Have followed for a while as a maybe a few shares to own in the future

Also have a dividend(safe or not going forward)


----------



## Beaver101 (Nov 14, 2011)

Owned WEF for awhile and have been DRIPping (so dividend safe for now)... boring stock as buy and hold here (for me).


----------



## beans (Jan 25, 2011)

I had kicked tires/owned CUS at the start of it's dramatic decline. They have substantial potential with their rail terminal outside of Edmonton HOWEVER it came at great cost, as seen by their high current debt. The management team has been taking bids for the terminal - but to date no one has tabled a suitable offer. If they can figure out how to make the rail terminal solvent, they may be able to balance their books by divesting other assets. Oil Vs Chemicals. Though i'd love to see them handle both...it's unlikely.


----------



## 1980z28 (Mar 4, 2010)

beans said:


> I had kicked tires/owned CUS at the start of it's dramatic decline. They have substantial potential with their rail terminal outside of Edmonton HOWEVER it came at great cost, as seen by their high current debt. The management team has been taking bids for the terminal - but to date no one has tabled a suitable offer. If they can figure out how to make the rail terminal solvent, they may be able to balance their books by divesting other assets. Oil Vs Chemicals. Though i'd love to see them handle both...it's unlikely.

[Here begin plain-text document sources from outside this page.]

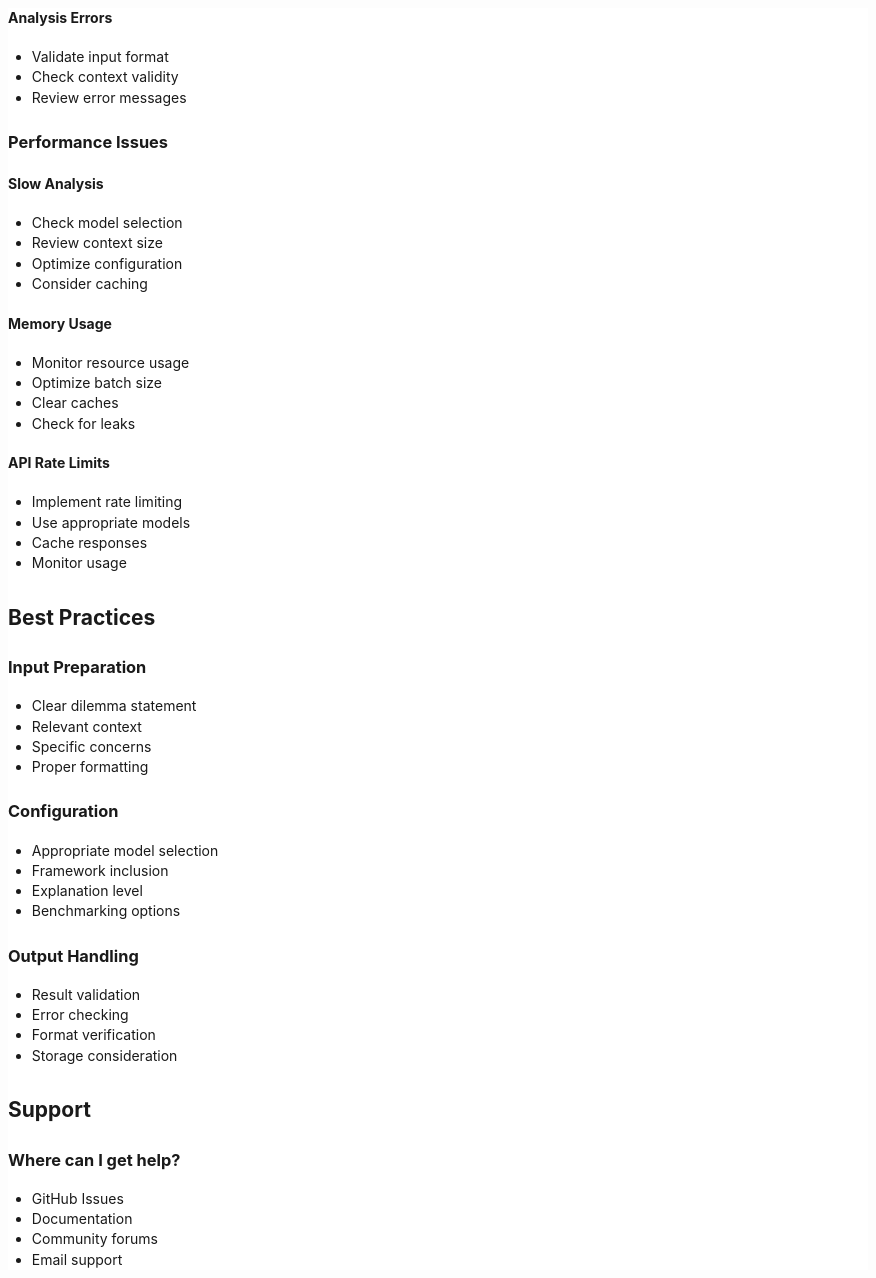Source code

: #### Analysis Errors
- Validate input format
- Check context validity
- Review error messages

### Performance Issues

#### Slow Analysis
- Check model selection
- Review context size
- Optimize configuration
- Consider caching

#### Memory Usage
- Monitor resource usage
- Optimize batch size
- Clear caches
- Check for leaks

#### API Rate Limits
- Implement rate limiting
- Use appropriate models
- Cache responses
- Monitor usage

## Best Practices

### Input Preparation
- Clear dilemma statement
- Relevant context
- Specific concerns
- Proper formatting

### Configuration
- Appropriate model selection
- Framework inclusion
- Explanation level
- Benchmarking options

### Output Handling
- Result validation
- Error checking
- Format verification
- Storage consideration

## Support

### Where can I get help?
- GitHub Issues
- Documentation
- Community forums
- Email support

Agree,looks like a low has been set

Can also look at TFI as fuel futures are good for input cost,also still adding surcharge cost,I work for a very large trucking company as a mechanic,small logistics companies will get purchased

Everything on the planet ends up on a truck

Also purchased 1000 share of FTT at XXXX today,will add as needed,sold 4200 shares of XXX @ 40.10 last week


----------



## Afp (Mar 19, 2013)

1980z28 said:


> Agree,looks like a low has been set
> 
> Can also look at TFI as fuel futures are good for input cost,also still adding surcharge cost,I work for a very large trucking company as a mechanic,small logistics companies will get purchased
> 
> ...


I own xxxx FTT too, bought around January this year, and I am confident FTT will announce a dividend increase around May 6.

Looking at your price 40.10, I wonder if the XXX was FTS. If it was, why did you sell a stock that you've held for such a long time? I have XXXX of ENB, been DRIP for XX years, I know it's being overvalue but I can't imagine of ever selling.

By the way, welcome back. I always enjoy reading your posts.


----------



## 1980z28 (Mar 4, 2010)

Thankyou ^^^^^^^^^^^^^^^

I will buy some more XXX after oil finds a price

I did use some of the cash for other short term purchases in oil(xxx,xxx) have sell orders at 12% over cost

Rest of cash some went to FTT and CSH.UN 

At this point,there is more shopping to do,I have 4 days off each week to follow markets


----------



## 1980z28 (Mar 4, 2010)

Still watching will purchase this week,will start with a couple 1000 shares


----------



## 1980z28 (Mar 4, 2010)

1980z28 said:


> Thankyou ^^^^^^^^^^^^^^^
> 
> I will buy some more XXX after oil finds a price
> 
> ...


Sold some oil today at the previous sell orders

Will buy more reits


----------